The basic form of the smartphone hasn't changed in years, and that's likely one reason growth in that market has slowed to single digits in 2016. And yet Samsung, the world's largest smartphone maker, could be about to shake things up with flexible screens that would allow large screens to be folded and more easily placed in a pocket.
If Samsung can deliver, it could help the company return to growth in an ultracompetitive market where margins are razor-thin — while also giving it a huge advantage over its main rival, Apple.
According to sources speaking to Bloomberg who are familiar with Samsung’s plans, the company is preparing two smartphones for launch in early 2017 — possibly at the Mobile World Congress trade show in February — that will feature folding displays. One will be a device that will fold in half like a cosmetic compact, while the other will feature a regular 5-inch screen in smartphone mode that could “unfurl” to an 8-inch screen in tablet mode.
An earlier report from Korean publication ETNews backs up these claims, saying the flexible displays — codenamed Project Valley — are being tested via a prototype smartphone, with plans to put the panels into production before the end of 2016.
Samsung has not commented on the rumors, but the company has made no secret of its goal to produce a folding smartphone, releasing concept videos of what the phone might look like and showcasing its flexible OLED displays at trade shows in recent years.
Samsung has invested hugely in the research and development of flexible-display technology and is the closest of any of its rivals — primarily LG and Sharp — to making it commercial.
Samsung could also profit from manufacturing screens or licensing the technology to competitors, including Apple, if it takes off.
While Samsung’s display division has led the way in many smartphone screen breakthroughs in recent years — including Amoled panels and dual curved screens — making a commercially viable flexible smartphone screen will not be easy.
“The holy grail for curved screens is a screen that can be curled up and unfurled, so essentially a foldable screen,” Ian Fogg, mobile analyst with research firm IHS, told International Business Times. “But that’s very hard to do, because you need to have both a screen that is able to be curved but one that can be moved repeatedly without wearing out over time.”
Other limiting factors include the need to redesign the smartphone completely to make sure all the supporting components around the screen can also work with some kind of foldable design. Samsung would also have to retool its production lines to produce the new screen technology — something likely to involve a lot of money, time and, initially at least, relatively poor yields.
“It is complex technology to manufacture reliably, and this has implications on the eventual cost of devices using such screens,” Ben Wood, chief of research at CCS Insights, told IBT, adding that because the smartphone has evolved to a point where the majority of consumers are happy with the way it works, introducing something completely different at this point is “highly questionable.”
According to figures published by Gartner on Tuesday, smartphone penetration has reached 90 percent in mature markets, with upgrade cycles growing to 2.5 years.

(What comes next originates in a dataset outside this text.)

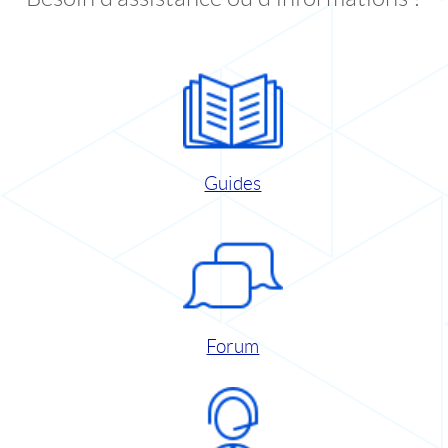
Guides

In a world where smartphone design has been refined to the point where almost everything looks like a monolithic slab of glass and metal in various shades of black, white, grey and gold, offering something different could be just what the market wants — but it could also backfire.
“Delivering a compelling design that adds meaningful benefits over and above the traditional flat-screen smartphone available today remains challenging,” Wood said.

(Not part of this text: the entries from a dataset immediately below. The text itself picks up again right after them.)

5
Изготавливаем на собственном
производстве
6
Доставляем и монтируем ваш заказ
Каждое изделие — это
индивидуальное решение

Smartphone companies have moved away from all moving parts — such as sliding keyboards and physical buttons — as it is difficult to get these mechanical parts to work perfectly. The BlackBerry Priv, the company’s expensive Android smartphone with a sliding keyboard, is a perfect example, with an executive at AT&T telling CNET on Monday the device is “really struggling” with much higher return rates than normal.
However, Samsung has been here before and proved the doubters wrong.
When the company launched the original Galaxy Note in 2011 — when it had a 5.3-inch screen — many derided the device as a gimmick, too big for normal use. Today, the Note has not only proved to be one of Samsung’s best-selling ranges, it has effectively created the phablet market.
When Apple finally released a big-screen smartphone, it was three years after Samsung had launched its first Galaxy Note smartphone — an eon in smartphone terms. While Apple’s smartphone sold very well, many speculated that Apple had waited too long to take advantage of the growing trend for bigger displays.
Most analysts believe we are years away from getting the kind of folding-screen technology Samsung showcased in the above concept video it released in 2013, but what could be released next year is something that lies in between the flat displays used today and the fully foldable screens from the video.
That may be something similar to what is seen on LG’s Flex smartphones, where the screen curves from top to bottom to make it more comfortable to use. While these phones are certainly unique, they have failed to capture the public’s imagination, which will be key if Samsung wants its new smartphone to make a difference to its bottom line.
“Other than offering the ability to offer a differentiated design in a world of homogeneous smartphones, it is hard to see how flexible screens will be implemented,” Wood added, saying flexible screens seem a much better fit for products like fitness trackers or even VR headsets.